COMPARISON OF ERIONITE FROM N. DAKOTA AND CENTRAL TURKEY
Three aspects of erionite are considered: morphology, crystal structure, and composition. SEM images of in situ erionite show very similar morphology. ND and T are fibrous with lengths up to 50 microns and length to width ratios of about 10, but with an extended range. Each fiber typically shows individual fibrils with spalling at fiber ends suggesting easy breakup to thinner and shorter fibers. Release of these fibers from the friable host rock by mechanical abrasion would most certainly involve creation of shorter fibers into a size range which would allow inhalation.
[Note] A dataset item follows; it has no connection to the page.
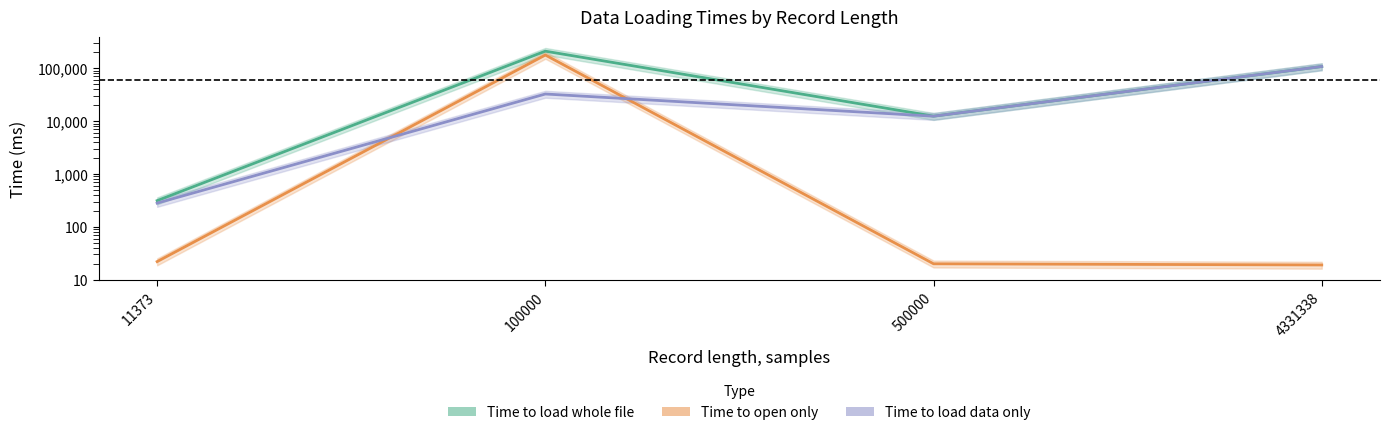

How many lines are shown in the chart?

3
While erionite is assumed, the known framework structure of erionite was confirmed by obtaining single crystal intensity data at the CARS beamline at the Advanced Photon Source. For both ND and T, the cancrinite cage was nearly fully occupied by K; the erionite cage showed a complex distribution of Mg, Ca and Na mainly along the 6-fold axis but masked by positional disorder. Special attention was given to recognition of diffractions which would indicate an intergrowth of erionite and offretite, but for both ND and T, no offretite is present at an detection limit of 5%.
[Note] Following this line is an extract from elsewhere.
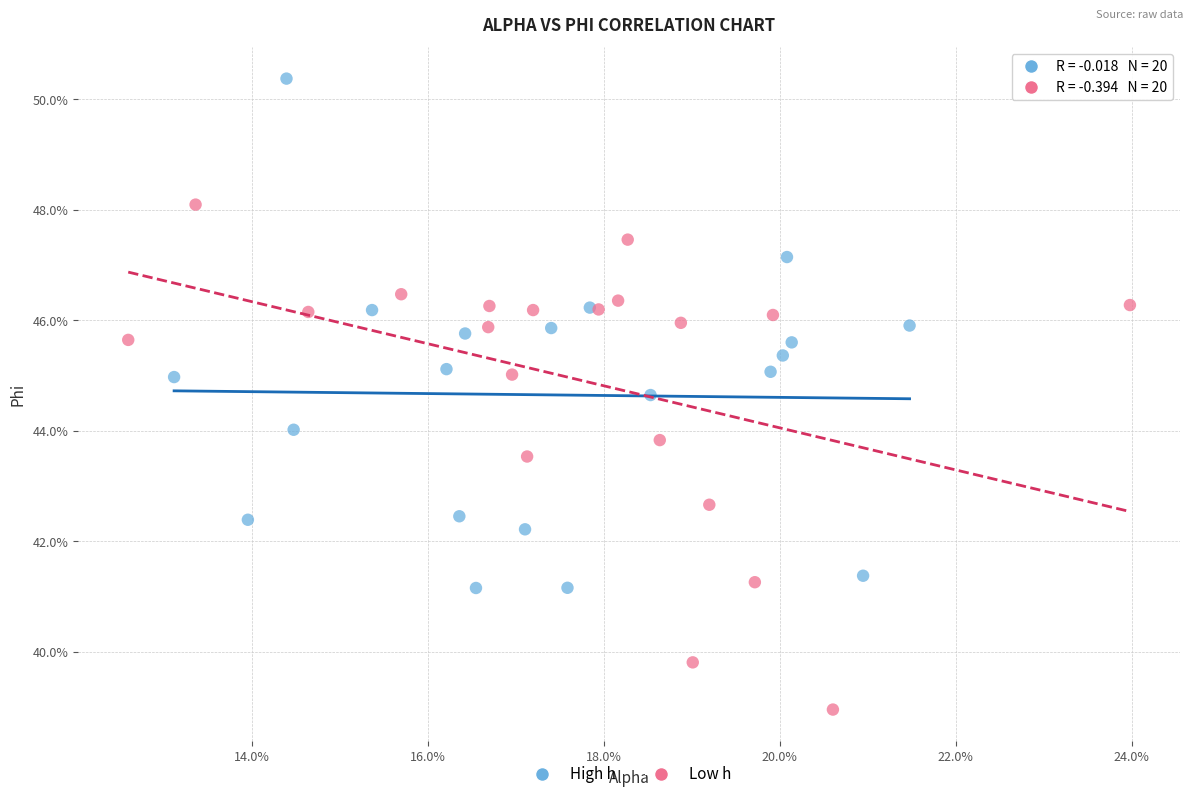

What are all the series names shown in the legend?

High h, Low h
Analyses were done by SEM-EDS for in-situ grains and by EMP-WDS for grains mounted on flat conductive tape. Bulk analyses are suspect due to impure samples; the balance error test does not indicate purity as other zeolites and feldspars also meet this criteria. Both T and ND erionite showed expected Si, Al, K, Ca, Na, Mg: Fe is below 0.30 wt%, while Sr and Ba are below detection (~200 ppmw). The Si/(Si+Al) atom ratio is 0.78 for ND and 0.80 for T (both +/- 0.01). T erionite has distinctly more Na and K than ND erionite, while MgO is 1.5 – 2% in both.
In summary, there is no compelling reason to consider that these two erionite samples differ. While some compositional differences are apparent, there is no a priori reason to expect that these differences will affect their carcinogenicity.